Case Study – Generative AI Horizon: A parallel future concern is generative AI. ChatGPT-style tools can interpret and generate medical text or imagery. While none are FDA-cleared for clinical use yet, they loom on the horizon. The FDA recognizes this: its tracker page explicitly mentions plans to flag devices using foundation models (LLMs, generative systems) (^[20]). We anticipate that future updates may show entries for devices that incorporate generative algorithms (e.g. language-based diagnostic assistants). Such devices would straddle the line between medical device and general AI. How the FDA will evaluate these – under medical device law or new AI-specific rules – remains to be seen.

Continued Monitoring & Adaptation: In summary, the FDA AI/ML tracker shows a dynamic landscape. Its contents (over 800–1200 devices, depending on source (^[2]) (^[45])) highlight that radiology imaging is currently the “#1 field” for AI devices, but recent data suggest growth in cardiology, neurology, and others (^[46]) (^[47]).
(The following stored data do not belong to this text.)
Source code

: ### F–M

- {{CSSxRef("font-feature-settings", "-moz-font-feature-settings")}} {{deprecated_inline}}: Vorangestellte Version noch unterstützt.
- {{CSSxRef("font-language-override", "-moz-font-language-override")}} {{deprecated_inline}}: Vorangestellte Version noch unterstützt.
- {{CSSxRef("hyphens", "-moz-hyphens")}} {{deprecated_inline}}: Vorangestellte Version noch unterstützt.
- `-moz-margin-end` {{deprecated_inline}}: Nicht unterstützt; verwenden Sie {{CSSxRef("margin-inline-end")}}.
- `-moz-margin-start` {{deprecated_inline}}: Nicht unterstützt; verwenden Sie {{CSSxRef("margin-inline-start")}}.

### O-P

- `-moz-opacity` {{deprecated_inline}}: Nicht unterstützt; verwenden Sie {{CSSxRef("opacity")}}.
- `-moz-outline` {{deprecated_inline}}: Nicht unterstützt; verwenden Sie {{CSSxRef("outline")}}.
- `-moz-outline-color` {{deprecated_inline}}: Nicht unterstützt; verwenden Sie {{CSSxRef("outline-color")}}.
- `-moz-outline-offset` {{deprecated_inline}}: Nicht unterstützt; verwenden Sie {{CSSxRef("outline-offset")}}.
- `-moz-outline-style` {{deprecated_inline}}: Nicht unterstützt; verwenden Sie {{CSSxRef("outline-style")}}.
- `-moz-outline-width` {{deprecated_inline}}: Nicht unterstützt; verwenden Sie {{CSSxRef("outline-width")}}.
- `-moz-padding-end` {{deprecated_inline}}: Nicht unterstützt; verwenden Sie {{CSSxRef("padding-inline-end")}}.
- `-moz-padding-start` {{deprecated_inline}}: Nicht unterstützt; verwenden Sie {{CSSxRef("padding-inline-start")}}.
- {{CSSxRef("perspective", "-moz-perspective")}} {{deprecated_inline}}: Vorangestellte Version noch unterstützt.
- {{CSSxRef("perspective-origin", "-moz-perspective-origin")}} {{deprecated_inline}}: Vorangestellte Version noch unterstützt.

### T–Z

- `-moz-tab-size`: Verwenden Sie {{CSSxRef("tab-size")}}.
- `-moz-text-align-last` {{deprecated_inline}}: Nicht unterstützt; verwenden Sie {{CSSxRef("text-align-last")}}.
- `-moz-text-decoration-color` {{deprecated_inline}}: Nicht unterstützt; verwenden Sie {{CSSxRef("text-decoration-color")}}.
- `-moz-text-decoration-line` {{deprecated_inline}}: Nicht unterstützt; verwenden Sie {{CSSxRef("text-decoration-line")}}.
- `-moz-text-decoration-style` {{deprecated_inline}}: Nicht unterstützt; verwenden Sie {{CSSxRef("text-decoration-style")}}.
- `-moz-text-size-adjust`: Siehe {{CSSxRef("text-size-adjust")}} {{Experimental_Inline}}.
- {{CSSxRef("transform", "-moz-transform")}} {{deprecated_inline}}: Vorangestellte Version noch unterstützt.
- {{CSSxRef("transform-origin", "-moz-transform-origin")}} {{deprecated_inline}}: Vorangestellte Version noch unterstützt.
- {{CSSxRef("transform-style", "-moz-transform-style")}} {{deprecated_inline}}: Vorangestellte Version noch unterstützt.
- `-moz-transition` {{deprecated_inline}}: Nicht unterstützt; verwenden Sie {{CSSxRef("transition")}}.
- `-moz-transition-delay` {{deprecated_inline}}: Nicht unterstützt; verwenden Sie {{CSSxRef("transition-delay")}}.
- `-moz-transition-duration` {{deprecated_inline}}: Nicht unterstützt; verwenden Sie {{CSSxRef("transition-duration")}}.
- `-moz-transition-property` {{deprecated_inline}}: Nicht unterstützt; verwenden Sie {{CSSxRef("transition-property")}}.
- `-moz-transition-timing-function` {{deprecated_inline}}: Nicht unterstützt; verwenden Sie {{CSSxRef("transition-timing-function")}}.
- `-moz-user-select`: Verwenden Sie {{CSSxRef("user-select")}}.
The tracker also reveals a proliferation of devices without robust clinical evidence, underscoring the need for stronger governance. Going forward, the FDA is likely to refine its approaches (via guidance on evidence and monitoring, PCCPs, and new performance-based requirements) while continuing to update the list. Stakeholders should watch for how regulators tag emerging technologies (such as LLM-based devices) and adapt to shifting policy (e.g. updated software guidance).

Conclusion

The FDA AI/ML in Medical Devices Tracker encapsulates the state of AI-device innovation under U.S. regulation. It shows that AI is no longer a curiosity in medtech but a mainstream tool, with hundreds of cleared devices now assisting diagnosis and workflow across specialties (^[4]) (^[1]). The tracker’s transparency is valuable: by aggregating device names, clearance dates, and sponsors, it provides a data-rich resource for analysis. From this analysis, several lessons emerge. First, AI adoption is accelerating – three of every four new entries are in imaging – yet the pace of clinical trial evidence has not kept up (^[7]). Second, current regulation relies heavily on established pathways (510(k)), but is evolving towards life-cycle oversight (PCCPs) to match AI’s adaptive nature (^[22]) (^[23]). Third, ethical and safety experts warn that transparent reporting and robust monitoring are still lagging behind the hype (^[41]) (^[42]).

As hospitals and patients increasingly encounter AI-powered tools, understanding the FDA’s AI/ML tracker is key. It not only lists approved products but also signals broader trends: where regulators are applying scrutiny and where gaps remain. Continued research – like the present report – must monitor this evolving landscape. Future regulatory updates (e.g. special notifications for LLM-based devices, stronger performance guidelines) will be reflected in the tracker. Stakeholders should use this resource as both a snapshot of what AI is already in use, and a guide pointing to where stronger evidence and governance will be required to ensure that these promising technologies truly benefit patient care.

References: Authoritative data and opinions in this report are drawn from FDA publications, peer-reviewed studies, industry analyses, and news sources. For example, FDA guidance and device listings provide official definitions (^[11]) (^[13]), while journals like JAMA Network and Bioethics highlight evidence gaps and ethical issues (^[7]) (^[42]). Industry analyses and MedTech journalism help quantify trends (^[15]) (^[4]). All claims above are supported by these sources.